### WORK REQUEST
The answer must consist of every record, printed exactly as it stands.

### RECORDS SHOWN
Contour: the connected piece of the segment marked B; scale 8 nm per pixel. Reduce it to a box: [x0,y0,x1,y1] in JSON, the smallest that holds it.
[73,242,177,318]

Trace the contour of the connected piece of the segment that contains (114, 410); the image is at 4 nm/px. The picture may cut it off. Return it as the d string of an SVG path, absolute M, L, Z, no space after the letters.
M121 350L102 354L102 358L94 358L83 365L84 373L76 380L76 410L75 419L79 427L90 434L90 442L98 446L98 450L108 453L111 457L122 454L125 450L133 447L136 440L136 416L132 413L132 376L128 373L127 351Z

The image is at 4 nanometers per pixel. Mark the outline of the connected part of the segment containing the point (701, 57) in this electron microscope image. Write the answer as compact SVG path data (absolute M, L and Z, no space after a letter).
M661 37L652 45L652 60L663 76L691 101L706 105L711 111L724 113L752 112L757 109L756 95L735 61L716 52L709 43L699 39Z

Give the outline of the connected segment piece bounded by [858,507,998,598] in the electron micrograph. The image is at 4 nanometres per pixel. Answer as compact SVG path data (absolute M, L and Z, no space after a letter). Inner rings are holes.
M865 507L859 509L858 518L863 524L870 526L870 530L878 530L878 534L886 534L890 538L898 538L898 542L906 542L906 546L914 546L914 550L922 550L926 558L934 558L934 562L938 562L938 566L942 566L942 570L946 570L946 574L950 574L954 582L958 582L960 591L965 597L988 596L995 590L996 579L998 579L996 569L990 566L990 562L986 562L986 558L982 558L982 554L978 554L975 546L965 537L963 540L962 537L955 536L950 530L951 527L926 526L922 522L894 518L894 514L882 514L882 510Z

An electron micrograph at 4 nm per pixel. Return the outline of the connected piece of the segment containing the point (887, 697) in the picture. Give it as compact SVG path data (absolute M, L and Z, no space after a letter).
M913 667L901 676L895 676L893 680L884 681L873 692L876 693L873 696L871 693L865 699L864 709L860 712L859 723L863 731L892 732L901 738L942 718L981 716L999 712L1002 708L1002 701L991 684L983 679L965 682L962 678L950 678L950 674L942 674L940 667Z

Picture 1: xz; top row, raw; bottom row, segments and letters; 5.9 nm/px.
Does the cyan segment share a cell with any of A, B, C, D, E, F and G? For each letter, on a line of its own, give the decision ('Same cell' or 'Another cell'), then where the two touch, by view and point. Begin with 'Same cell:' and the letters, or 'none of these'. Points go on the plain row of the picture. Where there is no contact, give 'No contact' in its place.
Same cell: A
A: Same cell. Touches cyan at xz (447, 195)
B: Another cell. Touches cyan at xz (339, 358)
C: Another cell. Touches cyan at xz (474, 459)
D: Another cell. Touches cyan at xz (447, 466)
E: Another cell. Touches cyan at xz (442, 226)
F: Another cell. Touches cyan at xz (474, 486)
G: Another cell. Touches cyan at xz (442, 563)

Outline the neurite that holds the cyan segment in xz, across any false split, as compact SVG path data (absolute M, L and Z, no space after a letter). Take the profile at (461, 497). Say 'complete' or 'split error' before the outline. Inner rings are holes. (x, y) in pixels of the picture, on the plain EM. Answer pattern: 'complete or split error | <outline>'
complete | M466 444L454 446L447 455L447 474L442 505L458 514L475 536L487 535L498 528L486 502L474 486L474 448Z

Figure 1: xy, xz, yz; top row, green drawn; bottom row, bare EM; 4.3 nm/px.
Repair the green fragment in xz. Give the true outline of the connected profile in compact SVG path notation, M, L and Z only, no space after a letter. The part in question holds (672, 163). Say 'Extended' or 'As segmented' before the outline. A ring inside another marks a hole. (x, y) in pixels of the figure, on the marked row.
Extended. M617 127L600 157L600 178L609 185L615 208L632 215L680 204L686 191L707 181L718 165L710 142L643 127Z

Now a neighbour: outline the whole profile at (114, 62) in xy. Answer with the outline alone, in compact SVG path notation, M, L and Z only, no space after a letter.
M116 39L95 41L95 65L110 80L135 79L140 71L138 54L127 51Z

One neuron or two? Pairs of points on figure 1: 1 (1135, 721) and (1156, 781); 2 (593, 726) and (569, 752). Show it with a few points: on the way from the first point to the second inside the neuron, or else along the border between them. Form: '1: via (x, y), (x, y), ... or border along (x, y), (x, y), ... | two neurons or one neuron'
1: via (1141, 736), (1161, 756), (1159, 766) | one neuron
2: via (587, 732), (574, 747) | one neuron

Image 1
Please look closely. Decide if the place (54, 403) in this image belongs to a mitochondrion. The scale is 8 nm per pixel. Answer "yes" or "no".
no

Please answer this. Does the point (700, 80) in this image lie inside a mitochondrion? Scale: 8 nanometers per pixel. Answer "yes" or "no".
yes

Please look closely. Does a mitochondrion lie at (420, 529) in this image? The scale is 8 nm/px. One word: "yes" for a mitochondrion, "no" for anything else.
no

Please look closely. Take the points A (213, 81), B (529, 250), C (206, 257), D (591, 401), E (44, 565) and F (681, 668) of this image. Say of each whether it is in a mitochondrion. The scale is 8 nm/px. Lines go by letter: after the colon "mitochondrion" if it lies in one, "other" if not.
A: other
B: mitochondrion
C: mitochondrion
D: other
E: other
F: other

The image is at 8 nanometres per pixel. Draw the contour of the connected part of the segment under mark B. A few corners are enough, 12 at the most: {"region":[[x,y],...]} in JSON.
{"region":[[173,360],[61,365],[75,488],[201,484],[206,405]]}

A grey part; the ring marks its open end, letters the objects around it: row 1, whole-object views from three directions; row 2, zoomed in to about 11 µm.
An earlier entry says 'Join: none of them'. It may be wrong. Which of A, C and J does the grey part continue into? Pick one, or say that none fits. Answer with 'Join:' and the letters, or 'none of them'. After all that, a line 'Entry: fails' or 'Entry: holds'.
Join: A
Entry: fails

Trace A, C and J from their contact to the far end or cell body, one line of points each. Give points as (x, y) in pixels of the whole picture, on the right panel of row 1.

### ANSWER SPACE
Contour: the connected piece of the segment marked B; scale 8 nm per pixel. Reduce it to a box: [x0,y0,x1,y1] in JSON, the smallest that holds it.
[73,242,177,318]

Trace the contour of the connected piece of the segment that contains (114, 410); the image is at 4 nm/px. The picture may cut it off. Return it as the d string of an SVG path, absolute M, L, Z, no space after the letters.
M121 350L102 354L102 358L94 358L83 365L84 373L76 380L76 410L75 419L79 427L90 434L90 442L98 446L98 450L108 453L111 457L122 454L125 450L133 447L136 440L136 416L132 413L132 376L128 373L127 351Z

The image is at 4 nanometers per pixel. Mark the outline of the connected part of the segment containing the point (701, 57) in this electron microscope image. Write the answer as compact SVG path data (absolute M, L and Z, no space after a letter).
M661 37L652 45L652 60L663 76L691 101L706 105L711 111L724 113L752 112L757 109L756 95L735 61L716 52L709 43L699 39Z

Give the outline of the connected segment piece bounded by [858,507,998,598] in the electron micrograph. The image is at 4 nanometres per pixel. Answer as compact SVG path data (absolute M, L and Z, no space after a letter). Inner rings are holes.
M865 507L859 509L858 518L863 524L870 526L870 530L878 530L878 534L886 534L890 538L898 538L898 542L906 542L906 546L914 546L914 550L922 550L926 558L934 558L934 562L938 562L938 566L942 566L942 570L946 570L946 574L950 574L954 582L958 582L960 591L965 597L988 596L995 590L996 579L998 579L996 569L990 566L990 562L986 562L986 558L982 558L982 554L978 554L975 546L965 537L963 540L962 537L955 536L950 530L951 527L926 526L922 522L894 518L894 514L882 514L882 510Z

An electron micrograph at 4 nm per pixel. Return the outline of the connected piece of the segment containing the point (887, 697) in the picture. Give it as compact SVG path data (absolute M, L and Z, no space after a letter).
M913 667L901 676L895 676L893 680L884 681L873 692L876 693L873 696L871 693L865 699L864 709L860 712L859 723L863 731L892 732L901 738L942 718L981 716L999 712L1002 708L1002 701L991 684L983 679L965 682L962 678L950 678L950 674L942 674L940 667Z

Picture 1: xz; top row, raw; bottom row, segments and letters; 5.9 nm/px.
Does the cyan segment share a cell with any of A, B, C, D, E, F and G? For each letter, on a line of its own, give the decision ('Same cell' or 'Another cell'), then where the two touch, by view and point. Begin with 'Same cell:' and the letters, or 'none of these'. Points go on the plain row of the picture. Where there is no contact, give 'No contact' in its place.
Same cell: A
A: Same cell. Touches cyan at xz (447, 195)
B: Another cell. Touches cyan at xz (339, 358)
C: Another cell. Touches cyan at xz (474, 459)
D: Another cell. Touches cyan at xz (447, 466)
E: Another cell. Touches cyan at xz (442, 226)
F: Another cell. Touches cyan at xz (474, 486)
G: Another cell. Touches cyan at xz (442, 563)

Outline the neurite that holds the cyan segment in xz, across any false split, as compact SVG path data (absolute M, L and Z, no space after a letter). Take the profile at (461, 497). Say 'complete' or 'split error' before the outline. Inner rings are holes. (x, y) in pixels of the picture, on the plain EM. Answer pattern: 'complete or split error | <outline>'
complete | M466 444L454 446L447 455L447 474L442 505L458 514L475 536L487 535L498 528L486 502L474 486L474 448Z

Figure 1: xy, xz, yz; top row, green drawn; bottom row, bare EM; 4.3 nm/px.
Repair the green fragment in xz. Give the true outline of the connected profile in compact SVG path notation, M, L and Z only, no space after a letter. The part in question holds (672, 163). Say 'Extended' or 'As segmented' before the outline. A ring inside another marks a hole. (x, y) in pixels of the figure, on the marked row.
Extended. M617 127L600 157L600 178L609 185L615 208L632 215L680 204L686 191L707 181L718 165L710 142L643 127Z

Now a neighbour: outline the whole profile at (114, 62) in xy. Answer with the outline alone, in compact SVG path notation, M, L and Z only, no space after a letter.
M116 39L95 41L95 65L110 80L135 79L140 71L138 54L127 51Z

One neuron or two? Pairs of points on figure 1: 1 (1135, 721) and (1156, 781); 2 (593, 726) and (569, 752). Show it with a few points: on the way from the first point to the second inside the neuron, or else along the border between them. Form: '1: via (x, y), (x, y), ... or border along (x, y), (x, y), ... | two neurons or one neuron'
1: via (1141, 736), (1161, 756), (1159, 766) | one neuron
2: via (587, 732), (574, 747) | one neuron

Image 1
Please look closely. Decide if the place (54, 403) in this image belongs to a mitochondrion. The scale is 8 nm per pixel. Answer "yes" or "no".
no

Please answer this. Does the point (700, 80) in this image lie inside a mitochondrion? Scale: 8 nanometers per pixel. Answer "yes" or "no".
yes

Please look closely. Does a mitochondrion lie at (420, 529) in this image? The scale is 8 nm/px. One word: "yes" for a mitochondrion, "no" for anything else.
no

Please look closely. Take the points A (213, 81), B (529, 250), C (206, 257), D (591, 401), E (44, 565) and F (681, 668) of this image. Say of each whether it is in a mitochondrion. The scale is 8 nm/px. Lines go by letter: after the colon "mitochondrion" if it lies in one, "other" if not.
A: other
B: mitochondrion
C: mitochondrion
D: other
E: other
F: other

The image is at 8 nanometres per pixel. Draw the contour of the connected part of the segment under mark B. A few corners are enough, 12 at the most: {"region":[[x,y],...]} in JSON.
{"region":[[173,360],[61,365],[75,488],[201,484],[206,405]]}

A grey part; the ring marks its open end, letters the objects around it: row 1, whole-object views from three directions; row 2, zoomed in to about 11 µm.
An earlier entry says 'Join: none of them'. It may be wrong. Which of A, C and J does the grey part continue into? Pick one, or say that none fits. Answer with 'Join:' and the letters, or 'none of them'. After all that, a line 'Entry: fails' or 'Entry: holds'.
Join: A
Entry: fails

Trace A, C and J from their contact to the far end or cell body, one line of points each. Give points as (x, y) in pixels of the whole picture, on the right panel of row 1.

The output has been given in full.